Abstract

A number of recent studies have been directed at measuring and modeling detection of targets at specific locations in natural backgrounds, a key subtask of visual search in natural environments. A useful approach is to bin natural background patches into joint histograms with bins along specific background dimensions. By measuring psychometric functions in a sparse subset of these bins, it is possible to estimate how the included dimensions jointly affect detectability over the whole space of natural backgrounds. In previous studies, we found that threshold is proportional to the product of the background luminance, contrast, and similarity; a result predicted by a simple template-matching observer with divisive normalization along each of the dimensions. The measure of similarity was the cosine similarity of the amplitude spectra of the target and background (SA)-a phase-invariant measure.
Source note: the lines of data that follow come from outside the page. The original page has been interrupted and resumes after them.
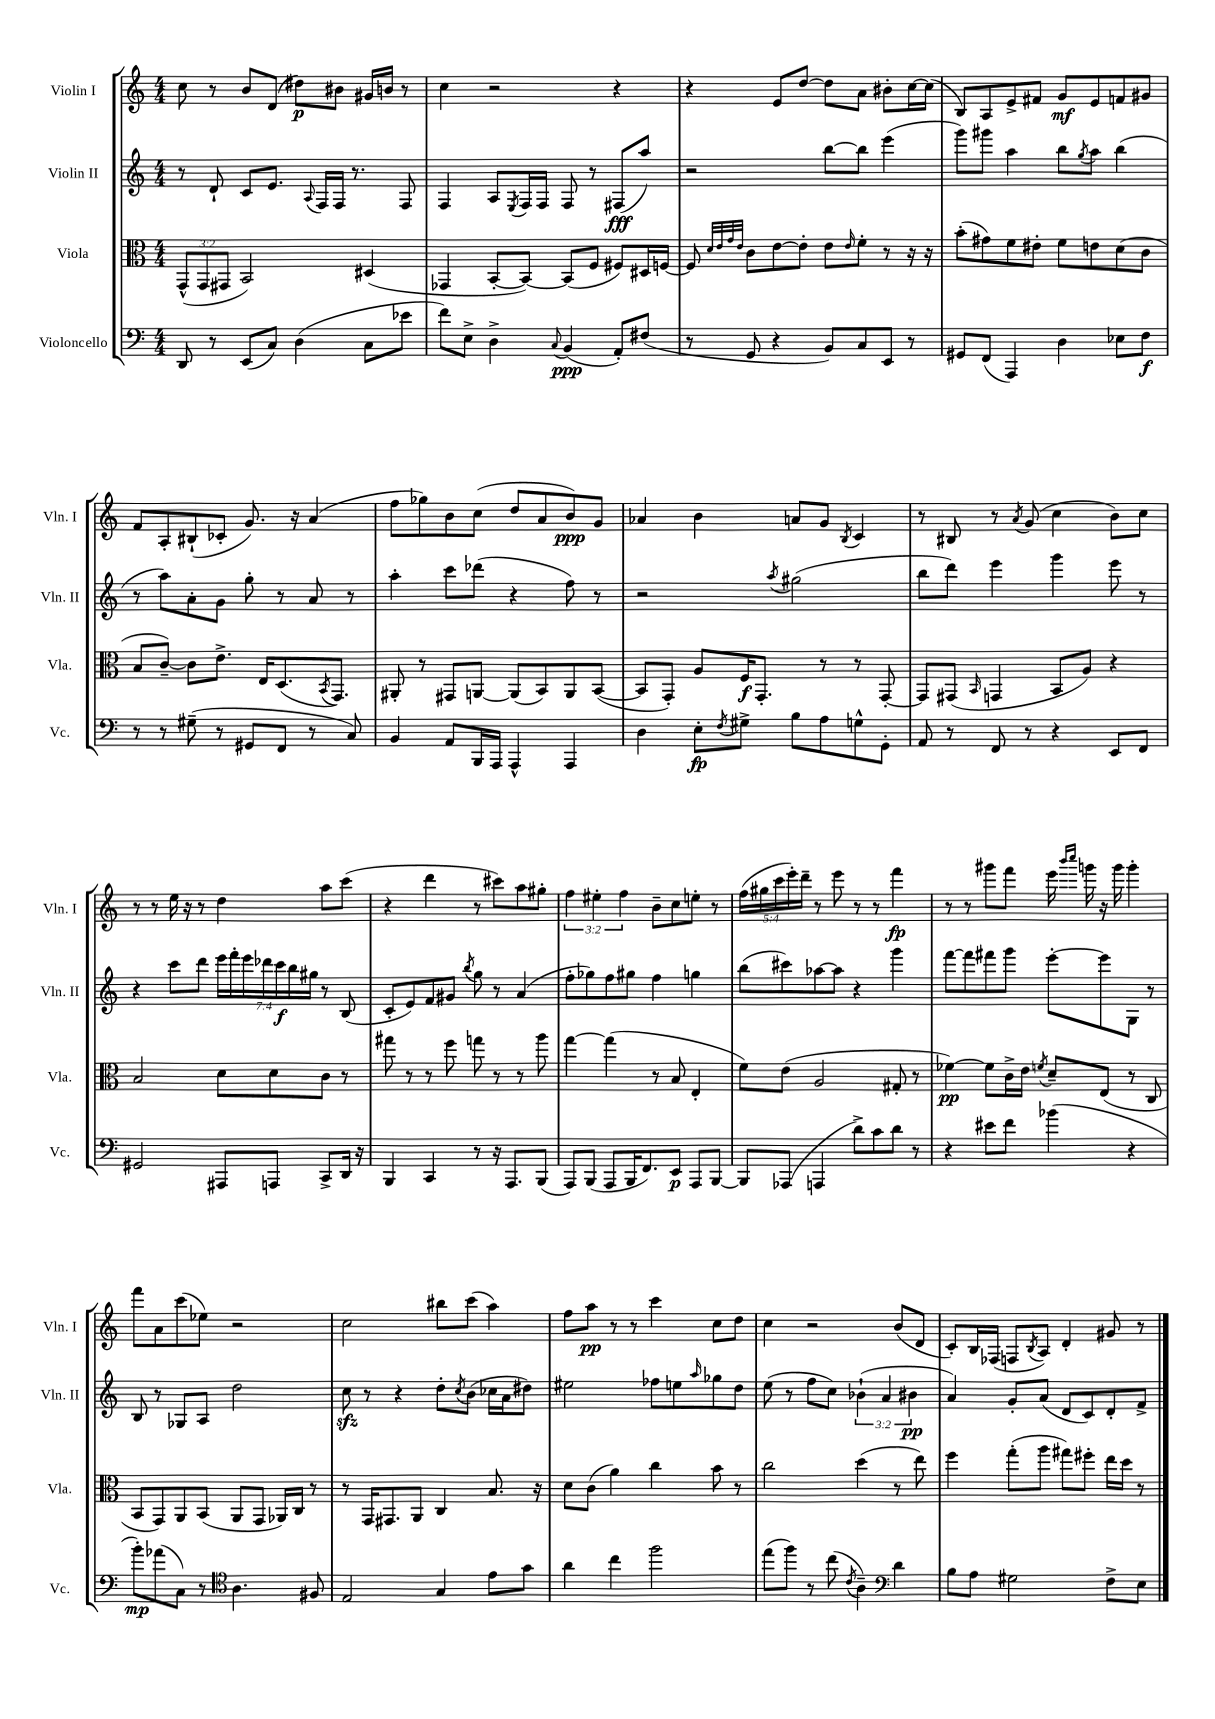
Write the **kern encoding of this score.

**kern	**kern	**kern	**kern
*staff4	*staff3	*staff2	*staff1
*clefF4	*clefC3	*clefG2	*clefG2
*k[]	*k[]	*k[]	*k[]
*M4/4	*M4/4	*M4/4	*M4/4
8DD	(12GG^^	8r	8cc
.	12GG	.	.
8r	.	8d`	8r
.	12GG#	.	.
(8EE	2BB)	8c	8b
8C)	.	8.e	(8d
(4D	.	.	8dd#)
.	.	8qqA	.
.	.	16F	.
.	.	16F	8b#
.	.	8.r	.
8C	(4D#	.	16g#
.	.	.	16b
8e-	.	8F	8r
=	=	=	=
8f)	4GG-	4F	4cc
8E^	.	.	.
4D^	[8BB'	8A	2r
.	.	8qE	.
.	8BB_)	16F	.
.	.	16F	.
8qqC	.	.	.
(4BB	(8BB]	8F	.
.	8F	8r	.
8AA')	8F#)	(8F#	4r
(8F#	16D#	8aa)	.
.	[16F	.	.
=	=	=	=
8r	8F]	2r	4r
.	32qqd	.	.
.	32qqe	.	.
.	32qqg	.	.
.	32qqe	.	.
8GG	8c	.	.
4r	[8e	.	8e
.	8e']	.	[8dd
8BB)	8e	[8bb	8dd]
.	16qqe	.	.
8C	8f'	8bb]	8a
8EE	8r	(4eee	8b#'
8r	16r	.	[16cc
.	16r	.	(16cc]
=	=	=	=
8GG#	(8b'	8ggg)	8B)
(8FF	8g#)	8ggg#	8A
4AAA)	8f	4aa	8e^
.	8e#'	.	8f#
4D	8f	8bb	8g
.	.	8qgg	.
.	8e	8aa	8e
8E-	(8d	(4bb	8f
8F	8c	.	8g#
=	=	=	=
8r	8B	8r	8f
8r	[8c~)	8aa)	8A'
(8G#~	8c]	8a'	(8B#`
8r	8.e^	8g	8c-'
8GG#	.	8gg'	8.g)
.	16E	.	.
8FF	(8.D	8r	.
.	.	.	16r
8r	.	8a	(4a
.	8qBB	.	.
.	8.GG)	.	.
8C)	.	8r	.
=	=	=	=
4BB	8AA#'	4aa'	8ff
.	8r	.	8gg-)
8AA	8GG#	8ccc	8b
16BBB	[8AA	(8ddd-	(8cc
16AAA	.	.	.
4AAA^^	(8AA]	4r	8dd
.	8BB)	.	8a
4AAA	8AA	8ff)	8b)
.	([8BB	8r	8g
=	=	=	=
4D	8BB]	2r	4a-
.	8GG')	.	.
8E'	8A	.	4b
8qF	.	.	.
8G#^	16F	.	.
.	8.GG'	.	.
.	.	8qaa	.
8B	.	(2gg#	8a
8A	8r	.	8g
.	.	.	8qB
8G^^	8r	.	4c
8GG'	[8GG'	.	.
=	=	=	=
8AA	8GG]	8bb	8r
8r	(8GG#	8ddd)	8B#
.	16qqBB	.	.
8FF	4GG	4eee	8r
.	.	.	8qa
8r	.	.	(8g
4r	8BB	4ggg	4cc
.	8A)	.	.
8EE	4r	8eee	8b)
8FF	.	8r	8cc
=	=	=	=
2GG#	2B	4r	8r
.	.	.	8r
.	.	8ccc	16ee
.	.	.	16r
.	.	8ddd	8r
8AAA#	8d	28eee	4dd
.	.	28fff'	.
.	.	28eee	.
.	.	28ddd-	.
8AAA	8d	.	.
.	.	28ccc	.
.	.	28bb	.
.	.	28gg#	.
8CC^	8c	8r	8aa
16DD	8r	(8B	(8ccc
16r	.	.	.
=	=	=	=
4BBB	8gg#	8c'	4r
.	8r	8e)	.
4CC	8r	8f	4ddd
.	8ff	8g#	.
.	.	8qbb	.
8r	8gg	8gg	8r
16r	8r	8r	8ccc#)
8.AAA	.	.	.
.	8r	(4a	8aa
(8BBB	8aa	.	8gg#'
=	=	=	=
8AAA)	[4gg	8ff'	6ff
(8BBB	.	8gg-)	.
.	.	.	6ee#'
8AAA	(4gg]	8ff	.
.	.	.	6ff
16BBB	.	8gg#	.
8.FF)	.	.	.
.	8r	4ff	8b~
8EE	8B	.	8cc
8AAA	4E'	4gg	8ee'
[8BBB	.	.	8r
=	=	=	=
8BBB]	8f)	(8bb	(20ff
.	.	.	20gg#
.	.	.	20ccc
(8AAA-	(8e	8ccc#)	.
.	.	.	20eee')
.	.	.	20ddd~
4AAA	2A	[8aa-	8r
.	.	8aa-]	8eee
8d^)	.	4r	8r
8c	.	.	8r
8d	8G#'	4ggg	4fff
8r	8r	.	.
=	=	=	=
4r	[4f-)	[8fff	8r
.	.	8fff]	8r
8e#	8f-]	8fff#	8ggg#
8f	16c^	8ggg	8fff
.	16e	.	.
.	8qf	.	.
(4b-	8d~	[8eee'	16eee
.	.	.	16qqbbb
.	.	.	16qqcccc
.	.	.	16ggg
.	(8E	8eee]	16r
.	.	.	16ggg
4r	8r	8G	4ggg'
.	8C	8r	.
=	=	=	=
8b')	8BB	8B	8fff
(8a-	8GG)	8r	8a
8C)	8AA	8G-	(8ccc
8r	(8BB	8A	8ee-)
*clefC4	*	*	*
4.A	8AA	2dd	2r
.	8GG	.	.
.	16AA-)	.	.
.	16C	.	.
8F#	8r	.	.
=	=	=	=
2E	8r	8cc	2cc
.	16GG	8r	.
.	8.GG#	.	.
.	.	4r	.
.	8AA	.	.
4G	4C	8dd'	8bb#
.	.	8qcc	.
.	.	(8b	(8ccc
8e	8.B	16cc-	4aa)
.	.	16a	.
8g	.	8dd#)	.
.	16r	.	.
=	=	=	=
4a	8d	2ee#	8ff
.	(8c	.	8aa
4cc	4a)	.	8r
.	.	.	8r
2ff	4cc	8ff-	4ccc
.	.	8ee	.
.	.	16qqaa	.
.	8b	8gg-	8cc
.	8r	8dd	8dd
=	=	=	=
(8ee	2cc	(8ee	4cc
8ff)	.	8r	.
8r	.	8ff	2r
(8cc	.	8cc)	.
8qc	.	.	.
4A~)	(4dd	(6b-`	.
.	.	6a	.
*clefF4	*	*	*
4d	8r	.	(8b
.	.	6b#	.
.	8ee)	.	8d
=	=	=	=
8B	4ff	4a)	8c')
8A	.	.	16B
.	.	.	(16F-
2G#	(8gg'	8g'	8F
.	.	.	8qB
.	8aa	(8a	8A)
.	8gg#)	8d	4d'
.	8ff#'	8c)	.
8F^	16ee	8d'	8g#
.	16dd	.	.
8E	8r	8f^	8r
==	==	==	==
*-	*-	*-	*-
Here, we investigated the effect of the cosine similarity of the target and background images (SI|A)-a phase-dependent measure. We found that threshold decreases monotonically with SI|A in agreement with a recent study (Rideaux et al., 2022). In contrast, the template-matching observer predicts threshold to be a U-shaped function of SI|A reaching a minimum when the target and background are orthogonal (SI|A = 0). Surprisingly, when the template-matching observer includes a small amount of intrinsic position uncertainty (measured in a separate experiment) the pattern of thresholds is explained.